--- Start ---
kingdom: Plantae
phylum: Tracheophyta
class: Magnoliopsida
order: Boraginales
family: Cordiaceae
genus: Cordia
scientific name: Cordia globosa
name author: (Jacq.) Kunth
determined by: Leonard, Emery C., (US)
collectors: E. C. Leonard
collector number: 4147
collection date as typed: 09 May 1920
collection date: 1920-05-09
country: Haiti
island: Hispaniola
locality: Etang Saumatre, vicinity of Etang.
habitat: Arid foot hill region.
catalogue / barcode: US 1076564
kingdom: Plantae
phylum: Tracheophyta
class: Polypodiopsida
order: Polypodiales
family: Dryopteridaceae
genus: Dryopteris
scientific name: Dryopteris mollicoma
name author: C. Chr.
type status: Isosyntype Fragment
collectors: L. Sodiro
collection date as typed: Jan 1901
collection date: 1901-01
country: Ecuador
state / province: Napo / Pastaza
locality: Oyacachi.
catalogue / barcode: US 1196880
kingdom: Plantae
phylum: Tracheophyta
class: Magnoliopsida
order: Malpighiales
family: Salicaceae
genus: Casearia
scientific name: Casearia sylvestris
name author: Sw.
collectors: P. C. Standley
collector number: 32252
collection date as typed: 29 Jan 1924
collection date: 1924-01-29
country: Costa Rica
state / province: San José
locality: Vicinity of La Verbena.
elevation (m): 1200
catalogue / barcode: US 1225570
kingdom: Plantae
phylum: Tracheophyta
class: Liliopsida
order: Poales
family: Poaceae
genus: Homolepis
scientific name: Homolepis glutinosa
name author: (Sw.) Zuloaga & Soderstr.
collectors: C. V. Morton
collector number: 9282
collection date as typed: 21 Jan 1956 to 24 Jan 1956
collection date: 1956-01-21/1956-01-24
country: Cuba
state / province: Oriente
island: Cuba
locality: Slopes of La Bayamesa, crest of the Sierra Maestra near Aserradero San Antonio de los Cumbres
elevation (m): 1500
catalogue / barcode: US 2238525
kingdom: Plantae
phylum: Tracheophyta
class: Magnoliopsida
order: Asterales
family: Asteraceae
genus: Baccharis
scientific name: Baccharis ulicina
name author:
--- End ---
Rewrite the records above, putting "catalog" wherever "catalogue" appears and leaving everything else unchanged.

Task result =
kingdom: Plantae
phylum: Tracheophyta
class: Magnoliopsida
order: Boraginales
family: Cordiaceae
genus: Cordia
scientific name: Cordia globosa
name author: (Jacq.) Kunth
determined by: Leonard, Emery C., (US)
collectors: E. C. Leonard
collector number: 4147
collection date as typed: 09 May 1920
collection date: 1920-05-09
country: Haiti
island: Hispaniola
locality: Etang Saumatre, vicinity of Etang.
habitat: Arid foot hill region.
catalog / barcode: US 1076564
kingdom: Plantae
phylum: Tracheophyta
class: Polypodiopsida
order: Polypodiales
family: Dryopteridaceae
genus: Dryopteris
scientific name: Dryopteris mollicoma
name author: C. Chr.
type status: Isosyntype Fragment
collectors: L. Sodiro
collection date as typed: Jan 1901
collection date: 1901-01
country: Ecuador
state / province: Napo / Pastaza
locality: Oyacachi.
catalog / barcode: US 1196880
kingdom: Plantae
phylum: Tracheophyta
class: Magnoliopsida
order: Malpighiales
family: Salicaceae
genus: Casearia
scientific name: Casearia sylvestris
name author: Sw.
collectors: P. C. Standley
collector number: 32252
collection date as typed: 29 Jan 1924
collection date: 1924-01-29
country: Costa Rica
state / province: San José
locality: Vicinity of La Verbena.
elevation (m): 1200
catalog / barcode: US 1225570
kingdom: Plantae
phylum: Tracheophyta
class: Liliopsida
order: Poales
family: Poaceae
genus: Homolepis
scientific name: Homolepis glutinosa
name author: (Sw.) Zuloaga & Soderstr.
collectors: C. V. Morton
collector number: 9282
collection date as typed: 21 Jan 1956 to 24 Jan 1956
collection date: 1956-01-21/1956-01-24
country: Cuba
state / province: Oriente
island: Cuba
locality: Slopes of La Bayamesa, crest of the Sierra Maestra near Aserradero San Antonio de los Cumbres
elevation (m): 1500
catalog / barcode: US 2238525
kingdom: Plantae
phylum: Tracheophyta
class: Magnoliopsida
order: Asterales
family: Asteraceae
genus: Baccharis
scientific name: Baccharis ulicina
name author:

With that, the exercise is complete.